Little by little, they began to believe.
UNC has now played two full seasons in its still-new field hockey stadium. It’s named after Shelton, and when it was dedicated, she became the second UNC coach, after Dean Smith, to work in a facility bearing the name of an active coach. Karen Shelton Stadium, with capacity for 1,000, includes a large video scoreboard, a three-level press box, offices and locker rooms.
“My brother, he plays ice hockey in the NHL — he was baffled by it,” Hayden said of the facility. “So he’s seen some nice locker rooms, for sure, and for him to be taken aback by ours — all of that is named after the woman who has given her life to this program.”
When UNC’s new soccer and lacrosse stadium opened before last season, Anson Dorrance, the longtime women’s soccer coach, became the third Tar Heel coach to work in a facility named after them. Shelton learned from Smith and Dorrance.
Smith, she said, “set the tone for the department,” and also “always knew what was going on within my program.” And Dorrance, Shelton said, “set the bar early for women’s athletics in the department.” From her meager beginnings, though, filled with days driving vans and scraping by on a small salary, Shelton has built something strong enough to stand on its own.
She arrived at UNC as a 23-year-old with no previous head coaching experience. She’ll leave, whenever she does, as one of the most successful coaches in school history, in any sport. If Shelton coaches next season, it’ll be her 40th. She said that she was “going to take a little time” to decide her future and acknowledged that retiring after two national championships and 46 consecutive victories had crossed her mind. The Tar Heels still have yet to lose in her stadium.
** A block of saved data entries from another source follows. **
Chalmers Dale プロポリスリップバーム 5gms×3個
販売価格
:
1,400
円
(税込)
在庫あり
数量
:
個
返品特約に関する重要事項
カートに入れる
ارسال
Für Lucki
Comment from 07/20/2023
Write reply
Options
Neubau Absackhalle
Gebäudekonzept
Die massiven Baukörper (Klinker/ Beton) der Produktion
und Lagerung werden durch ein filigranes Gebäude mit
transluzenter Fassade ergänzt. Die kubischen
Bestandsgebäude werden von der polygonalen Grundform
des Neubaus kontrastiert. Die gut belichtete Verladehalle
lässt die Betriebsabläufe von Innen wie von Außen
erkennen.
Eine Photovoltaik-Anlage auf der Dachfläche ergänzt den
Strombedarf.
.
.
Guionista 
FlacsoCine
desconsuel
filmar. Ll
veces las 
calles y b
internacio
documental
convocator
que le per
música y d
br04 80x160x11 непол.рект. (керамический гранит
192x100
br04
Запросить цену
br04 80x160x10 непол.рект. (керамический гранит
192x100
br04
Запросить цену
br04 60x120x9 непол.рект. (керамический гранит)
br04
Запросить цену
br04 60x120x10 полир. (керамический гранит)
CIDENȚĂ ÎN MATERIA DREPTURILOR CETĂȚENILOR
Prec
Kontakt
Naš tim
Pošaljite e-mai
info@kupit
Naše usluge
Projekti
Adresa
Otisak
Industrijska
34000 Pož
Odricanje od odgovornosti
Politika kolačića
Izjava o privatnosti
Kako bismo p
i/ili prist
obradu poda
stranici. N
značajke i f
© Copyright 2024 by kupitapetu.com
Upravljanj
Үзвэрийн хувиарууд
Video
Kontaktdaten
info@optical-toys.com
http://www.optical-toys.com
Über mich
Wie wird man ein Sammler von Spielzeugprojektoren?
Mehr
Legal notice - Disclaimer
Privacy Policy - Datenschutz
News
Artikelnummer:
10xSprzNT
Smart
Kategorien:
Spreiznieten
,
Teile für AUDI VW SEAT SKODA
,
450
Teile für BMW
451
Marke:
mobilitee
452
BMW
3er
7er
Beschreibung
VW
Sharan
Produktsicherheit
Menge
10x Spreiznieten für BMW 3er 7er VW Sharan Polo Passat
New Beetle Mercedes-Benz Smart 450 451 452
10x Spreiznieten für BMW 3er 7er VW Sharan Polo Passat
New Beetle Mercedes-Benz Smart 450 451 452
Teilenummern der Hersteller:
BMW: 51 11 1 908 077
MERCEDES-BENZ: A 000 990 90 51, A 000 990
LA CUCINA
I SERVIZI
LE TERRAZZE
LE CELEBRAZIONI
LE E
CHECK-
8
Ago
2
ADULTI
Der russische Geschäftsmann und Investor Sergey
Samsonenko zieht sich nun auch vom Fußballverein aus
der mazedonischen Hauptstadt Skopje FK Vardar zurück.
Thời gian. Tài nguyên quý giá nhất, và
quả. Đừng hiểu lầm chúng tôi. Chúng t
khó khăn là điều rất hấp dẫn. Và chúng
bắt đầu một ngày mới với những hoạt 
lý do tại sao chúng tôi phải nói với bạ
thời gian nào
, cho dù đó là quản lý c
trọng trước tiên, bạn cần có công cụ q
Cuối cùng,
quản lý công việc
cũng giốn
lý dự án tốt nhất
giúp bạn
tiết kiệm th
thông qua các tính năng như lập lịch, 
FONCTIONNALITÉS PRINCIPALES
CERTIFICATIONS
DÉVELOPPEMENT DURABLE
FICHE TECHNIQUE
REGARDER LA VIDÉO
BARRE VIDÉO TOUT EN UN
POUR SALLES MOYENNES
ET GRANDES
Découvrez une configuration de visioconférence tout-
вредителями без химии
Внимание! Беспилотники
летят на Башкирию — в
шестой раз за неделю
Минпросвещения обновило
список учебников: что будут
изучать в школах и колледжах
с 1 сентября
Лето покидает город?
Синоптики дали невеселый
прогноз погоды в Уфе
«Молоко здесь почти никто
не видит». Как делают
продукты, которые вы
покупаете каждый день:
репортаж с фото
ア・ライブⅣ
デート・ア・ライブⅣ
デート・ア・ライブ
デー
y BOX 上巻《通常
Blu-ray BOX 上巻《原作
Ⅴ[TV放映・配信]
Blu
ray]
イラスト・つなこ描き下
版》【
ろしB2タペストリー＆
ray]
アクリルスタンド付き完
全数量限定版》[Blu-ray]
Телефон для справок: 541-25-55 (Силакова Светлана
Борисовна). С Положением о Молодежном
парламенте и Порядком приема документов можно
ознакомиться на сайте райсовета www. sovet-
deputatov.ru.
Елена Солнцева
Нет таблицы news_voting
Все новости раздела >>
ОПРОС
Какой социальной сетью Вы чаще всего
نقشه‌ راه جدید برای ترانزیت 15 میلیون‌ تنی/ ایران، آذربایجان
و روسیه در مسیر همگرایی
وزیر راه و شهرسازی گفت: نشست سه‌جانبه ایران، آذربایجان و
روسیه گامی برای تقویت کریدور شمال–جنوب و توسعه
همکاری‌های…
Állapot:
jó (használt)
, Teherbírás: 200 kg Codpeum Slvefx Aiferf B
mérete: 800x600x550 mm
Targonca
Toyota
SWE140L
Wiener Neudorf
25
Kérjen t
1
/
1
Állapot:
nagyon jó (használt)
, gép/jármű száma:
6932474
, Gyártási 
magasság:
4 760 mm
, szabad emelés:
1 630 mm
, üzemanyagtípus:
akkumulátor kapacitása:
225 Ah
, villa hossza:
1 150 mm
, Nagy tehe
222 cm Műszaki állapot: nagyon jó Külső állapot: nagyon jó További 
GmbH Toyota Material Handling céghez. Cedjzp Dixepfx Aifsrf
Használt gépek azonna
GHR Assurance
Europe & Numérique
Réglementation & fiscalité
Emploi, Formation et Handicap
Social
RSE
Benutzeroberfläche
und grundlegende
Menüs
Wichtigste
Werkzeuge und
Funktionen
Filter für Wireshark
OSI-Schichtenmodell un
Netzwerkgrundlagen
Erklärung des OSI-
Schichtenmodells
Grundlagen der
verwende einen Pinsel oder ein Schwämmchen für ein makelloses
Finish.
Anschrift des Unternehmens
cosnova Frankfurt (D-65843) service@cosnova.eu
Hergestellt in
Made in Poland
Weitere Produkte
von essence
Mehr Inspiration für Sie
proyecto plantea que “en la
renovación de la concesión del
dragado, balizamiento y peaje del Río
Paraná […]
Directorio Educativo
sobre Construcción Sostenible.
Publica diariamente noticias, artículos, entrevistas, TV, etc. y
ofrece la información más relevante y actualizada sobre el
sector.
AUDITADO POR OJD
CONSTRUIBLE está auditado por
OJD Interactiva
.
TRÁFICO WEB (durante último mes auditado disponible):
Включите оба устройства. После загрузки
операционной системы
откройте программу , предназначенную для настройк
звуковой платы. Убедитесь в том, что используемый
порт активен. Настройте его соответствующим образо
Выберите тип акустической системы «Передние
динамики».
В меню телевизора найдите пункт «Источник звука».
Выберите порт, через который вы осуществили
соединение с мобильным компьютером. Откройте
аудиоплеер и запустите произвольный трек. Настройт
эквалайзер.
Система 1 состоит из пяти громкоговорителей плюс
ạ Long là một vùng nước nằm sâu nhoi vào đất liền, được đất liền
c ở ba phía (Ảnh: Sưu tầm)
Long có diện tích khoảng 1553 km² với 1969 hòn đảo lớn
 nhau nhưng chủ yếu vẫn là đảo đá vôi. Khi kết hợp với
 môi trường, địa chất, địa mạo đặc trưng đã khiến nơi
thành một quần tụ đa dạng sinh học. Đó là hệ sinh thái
“To have my name on one of the facilities is just — it’s incredible,” she said. “It’s mind-boggling. But the fact that it is one of the few buildings on campus that’s named for a woman is also something that I’m very, very proud of.”
In at least one way, the Tar Heels’ national championship game against Princeton last weekend began the same way that many other games have started during Shelton’s 39-season tenure. She gathered her players before they went onto the field and repeated a phrase that she wants them to remember.
This one is not about potential or supposed-tos. It is not necessarily about field hockey at all.
“She tells us before every game,” Creatore said, “that we are strong, beautiful, powerful women. Before every single game. And at first you’re just kind of like, I don’t even know what that means, exactly.
“But here I am going into job interviews and that echoes in my mind, to this day. And I know that’s something that will just stick with me forever. So it’s not just building that confidence in field hockey, it’s building that confidence in our minds, in who we are as people.”
It is the same thing before every game: You are strong, beautiful, powerful women.
“And then we go out,” Creatore said, “and do what we have to do.”